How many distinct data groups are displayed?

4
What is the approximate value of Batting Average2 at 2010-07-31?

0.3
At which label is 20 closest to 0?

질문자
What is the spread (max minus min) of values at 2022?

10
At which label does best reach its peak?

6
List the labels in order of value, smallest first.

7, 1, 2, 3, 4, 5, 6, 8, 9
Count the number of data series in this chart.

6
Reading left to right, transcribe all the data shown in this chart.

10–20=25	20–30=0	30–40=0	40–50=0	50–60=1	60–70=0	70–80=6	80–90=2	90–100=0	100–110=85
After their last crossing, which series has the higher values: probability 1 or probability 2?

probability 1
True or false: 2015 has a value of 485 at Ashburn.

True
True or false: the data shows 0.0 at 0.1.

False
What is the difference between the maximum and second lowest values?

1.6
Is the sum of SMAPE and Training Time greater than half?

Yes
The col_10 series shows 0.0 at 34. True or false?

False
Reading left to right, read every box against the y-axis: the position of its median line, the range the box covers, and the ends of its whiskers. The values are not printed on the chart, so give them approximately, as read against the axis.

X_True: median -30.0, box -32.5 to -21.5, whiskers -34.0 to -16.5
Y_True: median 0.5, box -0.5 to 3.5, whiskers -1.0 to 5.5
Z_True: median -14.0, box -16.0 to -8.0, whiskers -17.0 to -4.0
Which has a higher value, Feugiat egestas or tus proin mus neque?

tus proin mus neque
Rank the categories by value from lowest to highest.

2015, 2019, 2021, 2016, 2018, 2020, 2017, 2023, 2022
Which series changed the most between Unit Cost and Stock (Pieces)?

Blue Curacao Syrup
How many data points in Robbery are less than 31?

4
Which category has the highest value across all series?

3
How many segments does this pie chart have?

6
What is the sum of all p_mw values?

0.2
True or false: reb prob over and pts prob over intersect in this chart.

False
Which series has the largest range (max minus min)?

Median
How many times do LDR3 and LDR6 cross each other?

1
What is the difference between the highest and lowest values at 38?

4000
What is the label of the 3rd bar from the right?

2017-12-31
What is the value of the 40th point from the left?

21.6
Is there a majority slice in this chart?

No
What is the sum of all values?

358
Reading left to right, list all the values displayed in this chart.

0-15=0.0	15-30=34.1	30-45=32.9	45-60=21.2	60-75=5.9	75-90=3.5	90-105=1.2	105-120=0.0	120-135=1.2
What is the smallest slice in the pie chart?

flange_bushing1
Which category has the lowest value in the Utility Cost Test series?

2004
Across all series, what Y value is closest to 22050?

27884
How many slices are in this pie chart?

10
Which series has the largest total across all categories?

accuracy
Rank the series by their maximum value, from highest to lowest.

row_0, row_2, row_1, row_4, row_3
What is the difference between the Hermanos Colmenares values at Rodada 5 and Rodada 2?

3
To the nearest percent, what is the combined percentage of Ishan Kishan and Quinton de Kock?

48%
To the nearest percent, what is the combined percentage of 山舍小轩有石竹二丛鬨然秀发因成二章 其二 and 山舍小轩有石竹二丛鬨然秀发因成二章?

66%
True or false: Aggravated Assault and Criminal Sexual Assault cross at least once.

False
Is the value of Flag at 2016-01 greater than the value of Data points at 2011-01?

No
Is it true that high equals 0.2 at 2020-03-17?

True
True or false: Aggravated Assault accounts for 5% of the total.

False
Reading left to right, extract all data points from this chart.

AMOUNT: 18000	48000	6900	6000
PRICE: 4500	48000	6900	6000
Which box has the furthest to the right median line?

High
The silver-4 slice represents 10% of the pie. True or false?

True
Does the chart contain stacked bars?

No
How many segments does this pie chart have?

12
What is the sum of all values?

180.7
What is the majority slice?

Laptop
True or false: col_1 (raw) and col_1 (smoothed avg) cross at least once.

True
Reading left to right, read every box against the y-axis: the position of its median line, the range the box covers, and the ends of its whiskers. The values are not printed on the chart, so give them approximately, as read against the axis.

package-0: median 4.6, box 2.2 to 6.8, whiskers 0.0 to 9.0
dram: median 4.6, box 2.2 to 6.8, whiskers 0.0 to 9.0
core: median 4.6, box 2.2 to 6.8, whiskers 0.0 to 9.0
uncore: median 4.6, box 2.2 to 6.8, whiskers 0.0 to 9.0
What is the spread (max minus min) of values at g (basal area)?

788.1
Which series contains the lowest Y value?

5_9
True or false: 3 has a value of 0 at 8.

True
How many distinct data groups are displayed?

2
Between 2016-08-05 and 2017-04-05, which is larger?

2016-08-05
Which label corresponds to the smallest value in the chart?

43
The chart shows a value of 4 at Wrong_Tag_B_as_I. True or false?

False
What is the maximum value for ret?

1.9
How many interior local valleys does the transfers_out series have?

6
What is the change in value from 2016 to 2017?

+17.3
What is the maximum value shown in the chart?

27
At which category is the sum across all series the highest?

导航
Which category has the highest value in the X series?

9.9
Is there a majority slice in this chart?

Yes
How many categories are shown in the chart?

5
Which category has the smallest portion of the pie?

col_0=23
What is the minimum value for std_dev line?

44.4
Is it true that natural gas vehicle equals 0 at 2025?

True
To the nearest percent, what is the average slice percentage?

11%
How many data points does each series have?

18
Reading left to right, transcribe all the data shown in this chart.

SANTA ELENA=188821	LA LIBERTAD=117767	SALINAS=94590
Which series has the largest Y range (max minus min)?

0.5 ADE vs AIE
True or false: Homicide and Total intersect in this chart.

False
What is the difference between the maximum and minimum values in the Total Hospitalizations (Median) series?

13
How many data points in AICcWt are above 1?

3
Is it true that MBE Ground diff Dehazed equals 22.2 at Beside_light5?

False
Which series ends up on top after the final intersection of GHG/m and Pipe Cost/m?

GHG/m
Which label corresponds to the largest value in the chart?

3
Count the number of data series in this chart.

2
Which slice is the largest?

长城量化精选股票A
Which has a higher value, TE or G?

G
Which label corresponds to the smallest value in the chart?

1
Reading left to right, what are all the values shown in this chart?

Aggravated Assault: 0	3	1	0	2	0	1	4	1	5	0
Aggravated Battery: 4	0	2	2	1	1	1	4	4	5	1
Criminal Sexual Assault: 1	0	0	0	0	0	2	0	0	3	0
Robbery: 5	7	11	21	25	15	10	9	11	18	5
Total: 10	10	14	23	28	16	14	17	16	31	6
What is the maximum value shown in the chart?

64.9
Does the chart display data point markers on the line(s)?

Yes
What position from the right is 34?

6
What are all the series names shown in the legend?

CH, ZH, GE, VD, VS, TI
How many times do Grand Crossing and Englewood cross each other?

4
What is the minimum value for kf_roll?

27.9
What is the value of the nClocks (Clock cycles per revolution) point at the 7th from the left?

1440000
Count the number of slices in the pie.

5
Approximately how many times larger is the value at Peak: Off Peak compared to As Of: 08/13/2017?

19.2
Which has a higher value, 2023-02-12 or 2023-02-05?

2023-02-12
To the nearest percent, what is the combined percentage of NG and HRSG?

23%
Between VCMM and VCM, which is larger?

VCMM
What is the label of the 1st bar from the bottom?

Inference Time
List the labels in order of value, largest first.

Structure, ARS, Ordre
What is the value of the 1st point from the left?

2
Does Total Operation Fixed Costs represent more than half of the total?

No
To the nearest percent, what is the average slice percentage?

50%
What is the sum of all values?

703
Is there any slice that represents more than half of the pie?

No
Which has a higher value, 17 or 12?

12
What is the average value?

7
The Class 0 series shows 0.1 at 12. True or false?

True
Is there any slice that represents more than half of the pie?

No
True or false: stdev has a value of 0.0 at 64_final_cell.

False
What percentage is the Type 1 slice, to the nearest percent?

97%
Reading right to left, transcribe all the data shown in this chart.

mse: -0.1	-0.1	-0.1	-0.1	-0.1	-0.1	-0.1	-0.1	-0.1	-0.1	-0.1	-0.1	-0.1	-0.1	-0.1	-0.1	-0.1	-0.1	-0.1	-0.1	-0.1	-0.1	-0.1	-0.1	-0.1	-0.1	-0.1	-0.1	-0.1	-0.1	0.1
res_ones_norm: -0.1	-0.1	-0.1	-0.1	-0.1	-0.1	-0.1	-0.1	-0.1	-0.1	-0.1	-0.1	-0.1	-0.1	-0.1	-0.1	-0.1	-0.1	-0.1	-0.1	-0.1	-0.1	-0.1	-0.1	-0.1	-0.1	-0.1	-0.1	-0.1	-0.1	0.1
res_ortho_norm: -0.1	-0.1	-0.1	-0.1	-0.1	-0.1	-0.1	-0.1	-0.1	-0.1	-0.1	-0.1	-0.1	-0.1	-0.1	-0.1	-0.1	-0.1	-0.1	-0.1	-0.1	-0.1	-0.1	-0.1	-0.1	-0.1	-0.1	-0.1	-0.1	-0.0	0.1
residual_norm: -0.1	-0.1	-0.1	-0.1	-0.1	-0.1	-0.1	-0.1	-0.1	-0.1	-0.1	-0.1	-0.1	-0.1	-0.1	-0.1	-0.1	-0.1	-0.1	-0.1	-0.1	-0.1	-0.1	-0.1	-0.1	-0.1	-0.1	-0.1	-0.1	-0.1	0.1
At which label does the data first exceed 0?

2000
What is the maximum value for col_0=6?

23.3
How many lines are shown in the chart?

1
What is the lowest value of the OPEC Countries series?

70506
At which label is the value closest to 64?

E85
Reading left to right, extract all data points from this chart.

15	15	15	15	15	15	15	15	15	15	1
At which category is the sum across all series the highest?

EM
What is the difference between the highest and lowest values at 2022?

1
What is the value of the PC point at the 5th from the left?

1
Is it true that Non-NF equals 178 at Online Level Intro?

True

- TASK GOAL: Reproduce the stretch from the start of the material through the line containing "What is the difference between the maximum and second", replacing "series" with "sequence" everywhere and leaving all else unchanged.

- ANSWER SPACE:
How many distinct data groups are displayed?

4
What is the approximate value of Batting Average2 at 2010-07-31?

0.3
At which label is 20 closest to 0?

질문자
What is the spread (max minus min) of values at 2022?

10
At which label does best reach its peak?

6
List the labels in order of value, smallest first.

7, 1, 2, 3, 4, 5, 6, 8, 9
Count the number of data sequence in this chart.

6
Reading left to right, transcribe all the data shown in this chart.

10–20=25	20–30=0	30–40=0	40–50=0	50–60=1	60–70=0	70–80=6	80–90=2	90–100=0	100–110=85
After their last crossing, which sequence has the higher values: probability 1 or probability 2?

probability 1
True or false: 2015 has a value of 485 at Ashburn.

True
True or false: the data shows 0.0 at 0.1.

False
What is the difference between the maximum and second lowest values?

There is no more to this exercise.